Hannah Coe - associate pastor of children and families at First Baptist Church in Jefferson City - said she agreed the changes make a lot of sense, but any schedule other than the current one would affect churches, such as hers, that pick up children for after-school programs.

"It's really going to change what we're able to offer," Coe said.

JCPS Superintendent Larry Linthacum told the audience of 25-30 people, plus district staff and officials, that a decision has not yet been made, adding the district is trying to weigh the pros and cons of each option.

After a presentation from JCPS chief financial and operating officer Jason Hoffman, people in attendance had the opportunity to ask questions and voice opinions.

Jessica Green - a parent of two children who attend school in the district, and a candidate for the JCPS Board of Education in the April election - said after the meeting that she wondered if the district has thought through whether cost savings for itself might come through increased costs to families, something some others present also voiced.

Green said her children are in Jefferson City YMCA's Y-Care program, but she's not sure that option would work for every family in the district who might need child care if, for example, start time changes create a gap in the morning or afternoon between when parents have to be at work and children would otherwise be at home unsupervised.

Another person asked if money saved through a start time unification could be used to supplement families' child care expenses. Hoffman said the district would definitely look into that.

* _Collected data_:

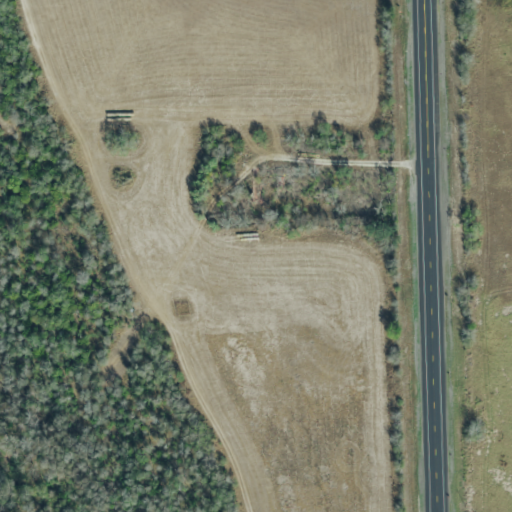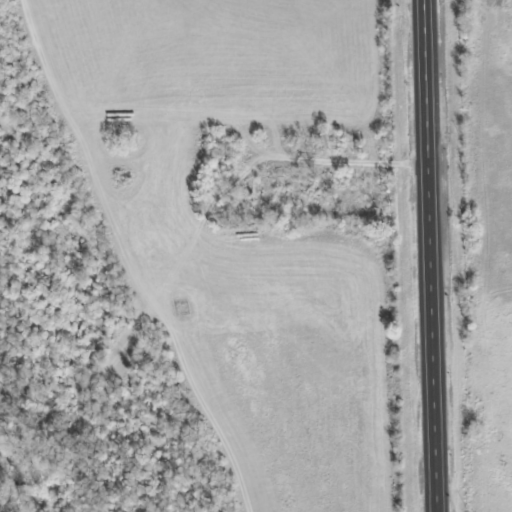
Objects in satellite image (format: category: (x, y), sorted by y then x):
road: (431, 256)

* _Objectives_:
1. Answer these questions using the article about school start times.
(a) Which church employs Hannah Coe?
(b) Who gave the presentation before people in attendance could ask questions?
(c) Which program are Jessica Green's children in?
2. Does each statement agree with the article about school start times? Answer yes or no, and quote the words from the article that decide it.
(a) The superintendent said the district had already chosen a schedule.
(b) Jessica Green is running for the JCPS Board of Education.
(c) Hoffman said the district would look into using savings to help families with child care costs.
3. Carry the article about school start times forward from its last sentence.

* _Results for each task_:
1.
(a) First Baptist Church in Jefferson City
(b) Jason Hoffman, JCPS chief financial and operating officer
(c) Jefferson City YMCA's Y-Care program

2.
(a) No: "a decision has not yet been made"
(b) Yes: "a candidate for the JCPS Board of Education in the April election"
(c) Yes: "Hoffman said the district would definitely look into that."

3.
There are many details of the proposed options the school district has not yet worked out - whether lunch periods would be moved back to give more of a gap between middle and high school students' breakfasts and lunch, if those students started school later; what child care options at the Boys & Girls Club, Y-Care or other options in the community would be; and details of how district staff might provide child care in the morning for families that would need it.

Linthacum said he anticipates, though, secondary buildings would be open more than 30 minutes before their start times, if they started an hour later, and there would not be any children getting on buses at 5:30 a.m. - some students are already boarding buses at 6 a.m.

JCPS is having another town hall Thursday for people in the community to discuss potential start time changes. The meeting starts at 5 p.m. at Thomas Jefferson Middle School.

A recording of Tuesday night's presentation and discussion is available at youtube.com/watch?v=u4FkIa2Ht5s.

JCPS Board of Education is expected to receive a recommendation for a start time change option at its Feb. 25 meeting, and then a decision on approval will be made at its March meeting.